--- EXERCISE MATERIALS Enclosed Below ---
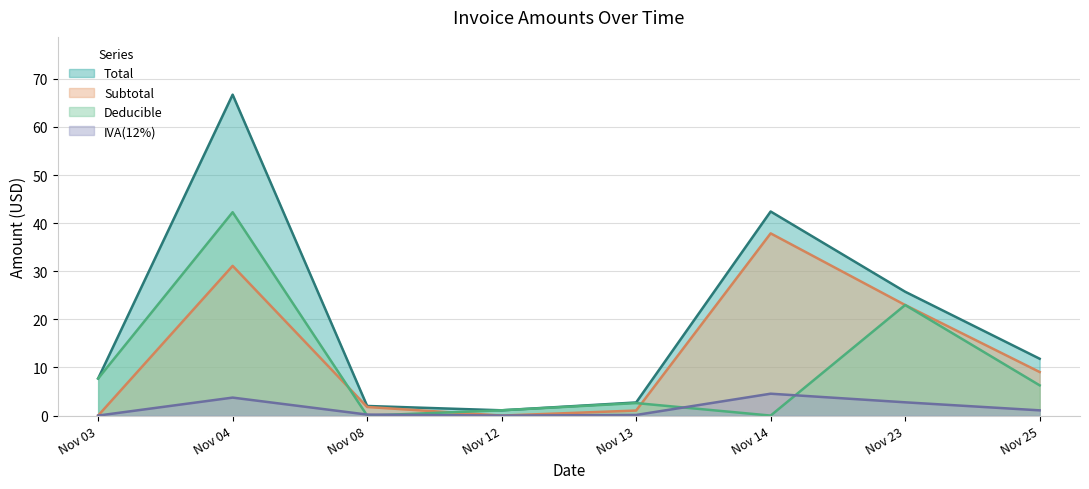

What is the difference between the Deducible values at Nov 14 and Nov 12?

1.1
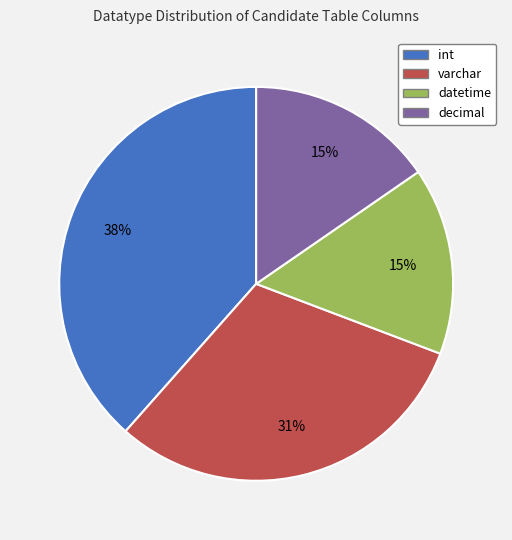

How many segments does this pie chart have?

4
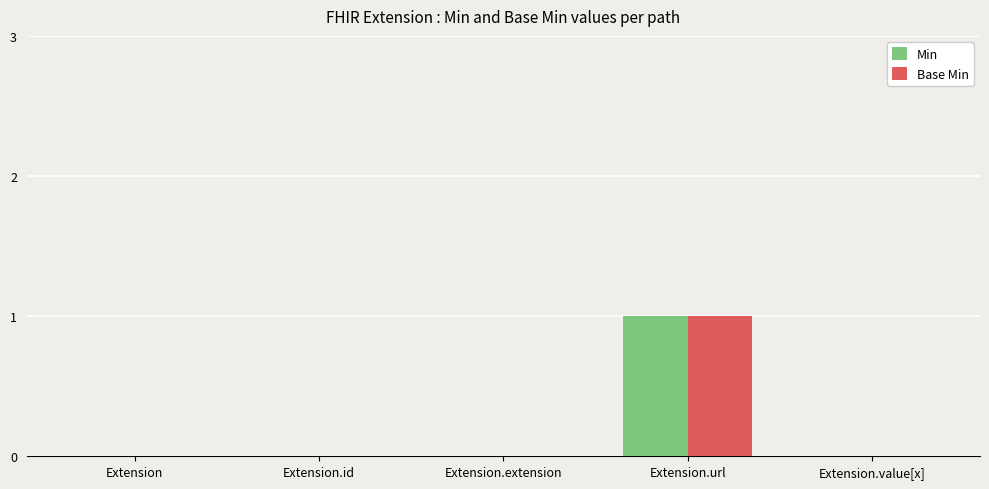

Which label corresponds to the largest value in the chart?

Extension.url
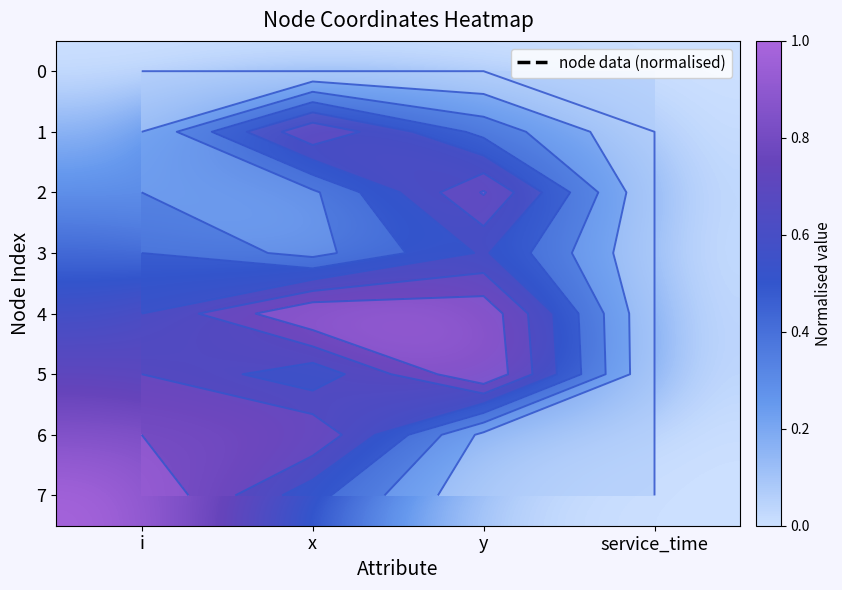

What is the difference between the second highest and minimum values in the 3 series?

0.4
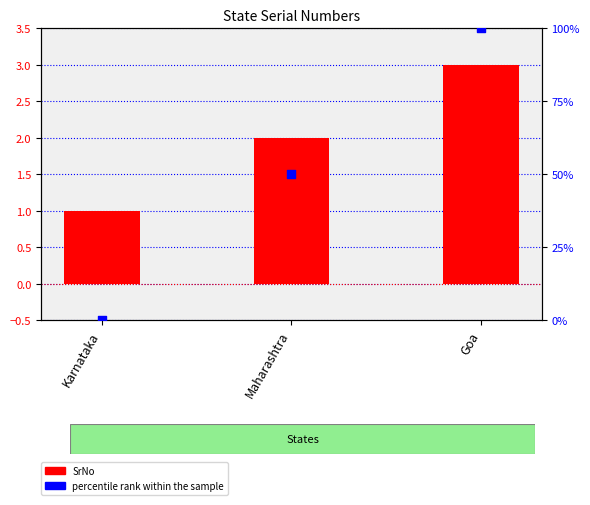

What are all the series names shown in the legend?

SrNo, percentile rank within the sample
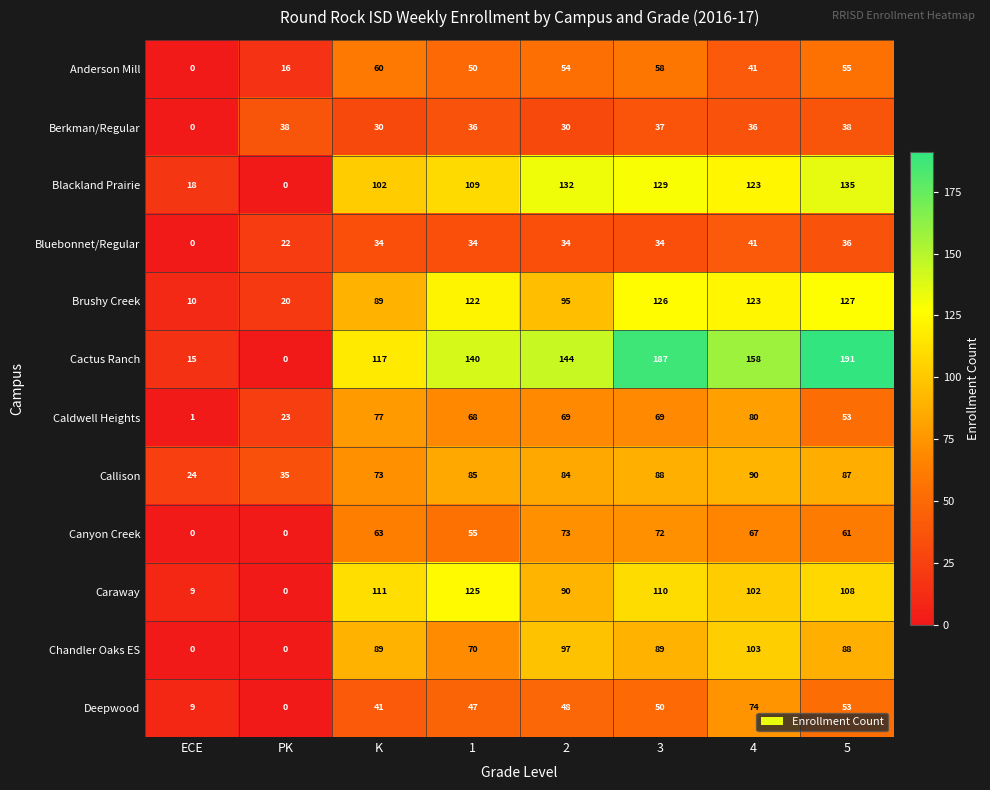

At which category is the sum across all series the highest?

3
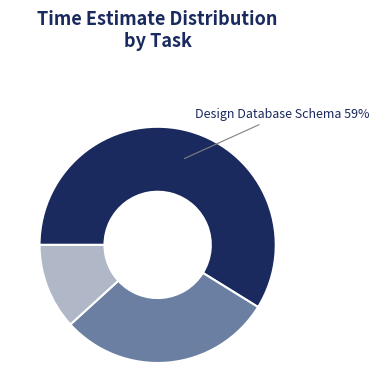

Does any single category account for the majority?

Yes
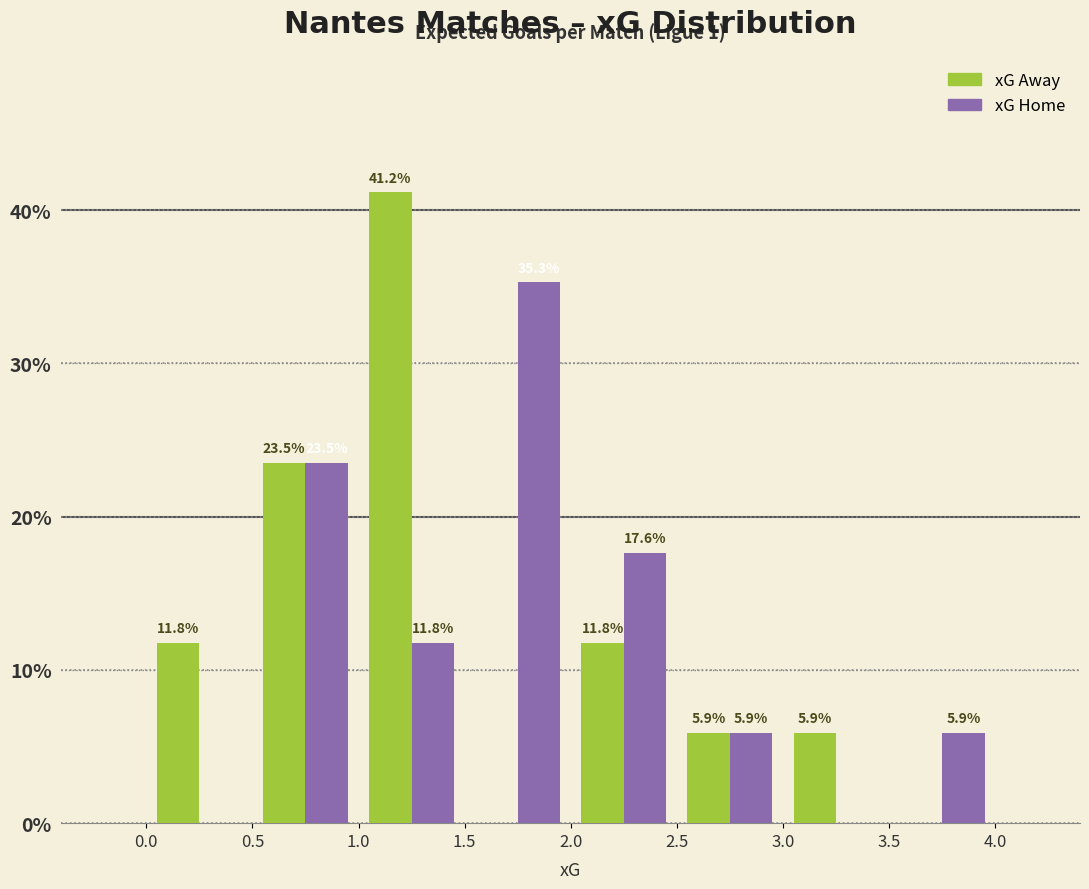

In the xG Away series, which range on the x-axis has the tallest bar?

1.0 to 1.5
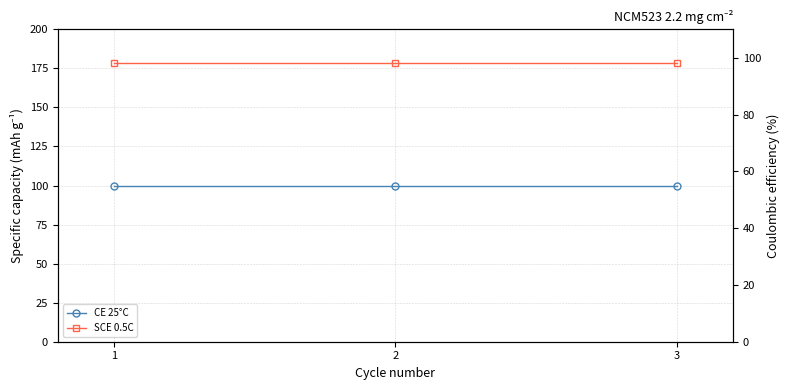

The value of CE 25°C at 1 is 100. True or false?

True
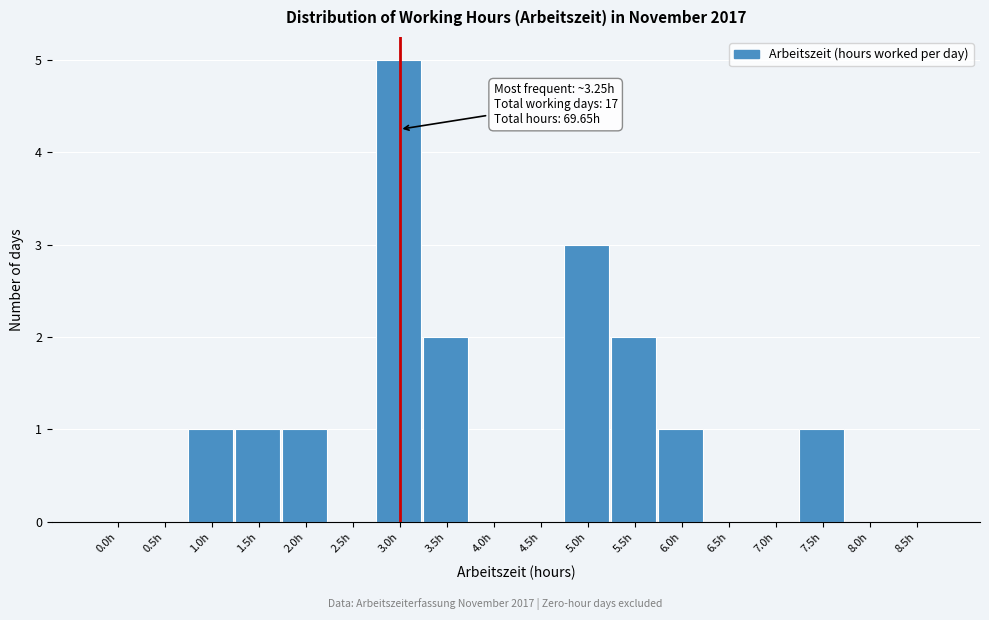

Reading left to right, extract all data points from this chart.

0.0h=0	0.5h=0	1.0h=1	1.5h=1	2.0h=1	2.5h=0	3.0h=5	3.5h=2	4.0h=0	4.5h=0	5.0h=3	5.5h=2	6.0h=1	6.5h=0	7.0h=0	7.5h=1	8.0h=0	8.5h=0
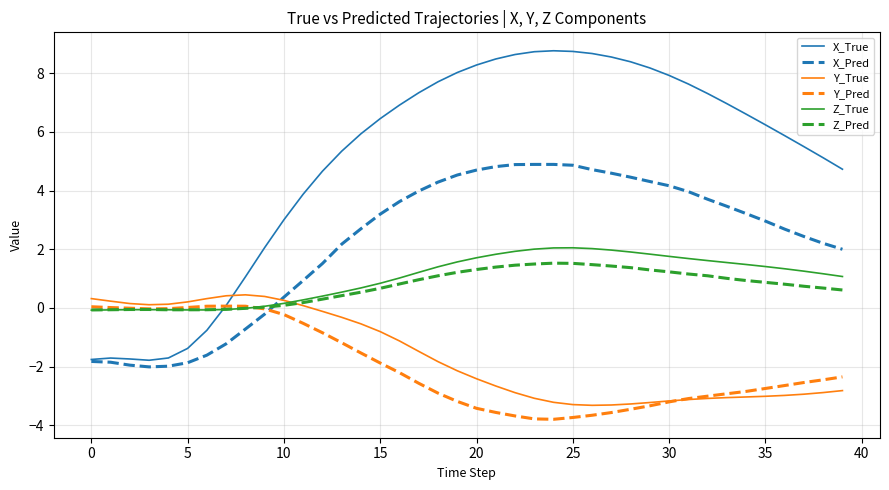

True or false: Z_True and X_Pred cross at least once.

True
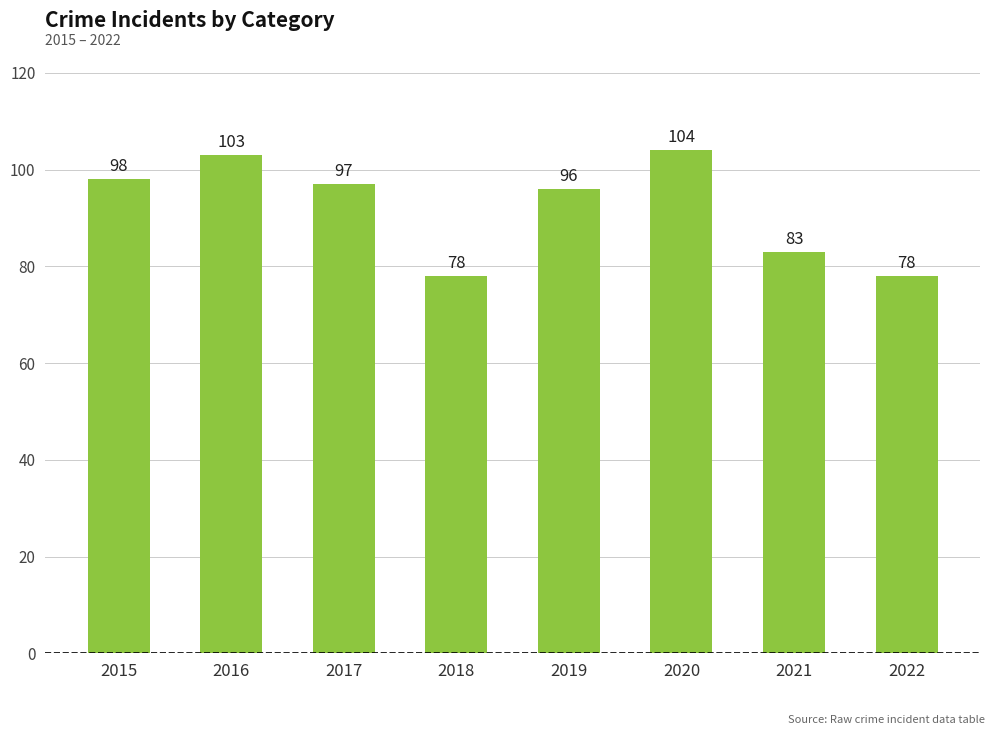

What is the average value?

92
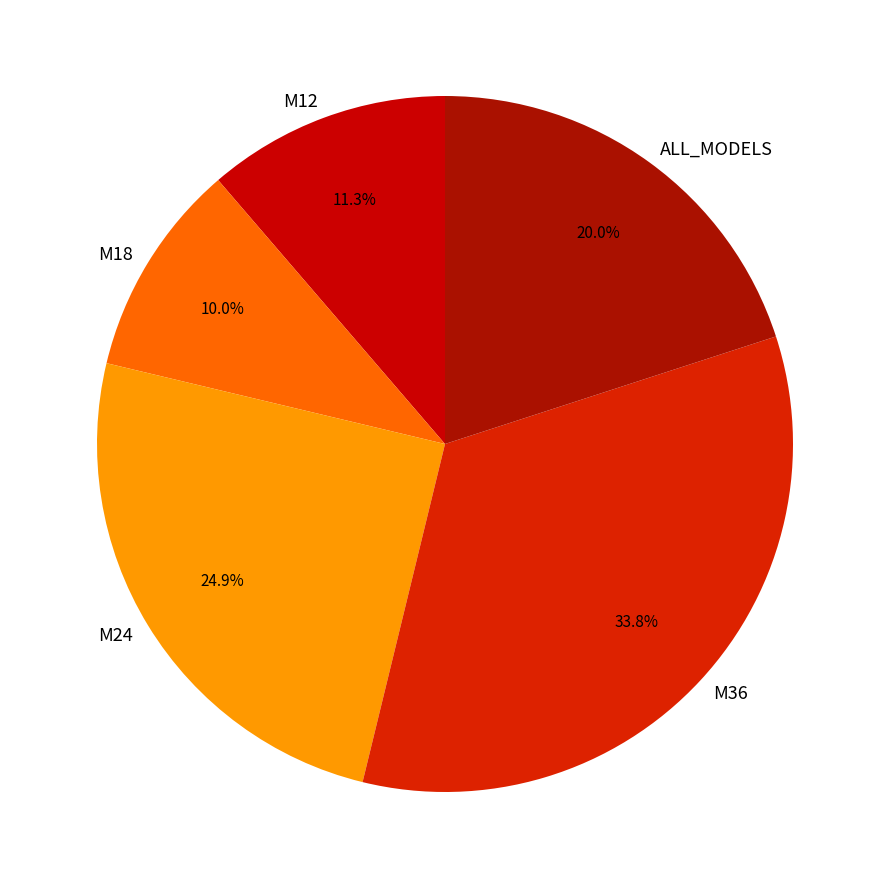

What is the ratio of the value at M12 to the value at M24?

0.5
--- End of Enclosed EXERCISE MATERIALS ---
WORK TASK:
Filter the rows above, keeping only the lines that contain the string "series". Matching is case-sensitive.

SOLUTION FOR THIS TASK:
What is the difference between the second highest and minimum values in the 3 series?
What are all the series names shown in the legend?
At which category is the sum across all series the highest?
In the xG Away series, which range on the x-axis has the tallest bar?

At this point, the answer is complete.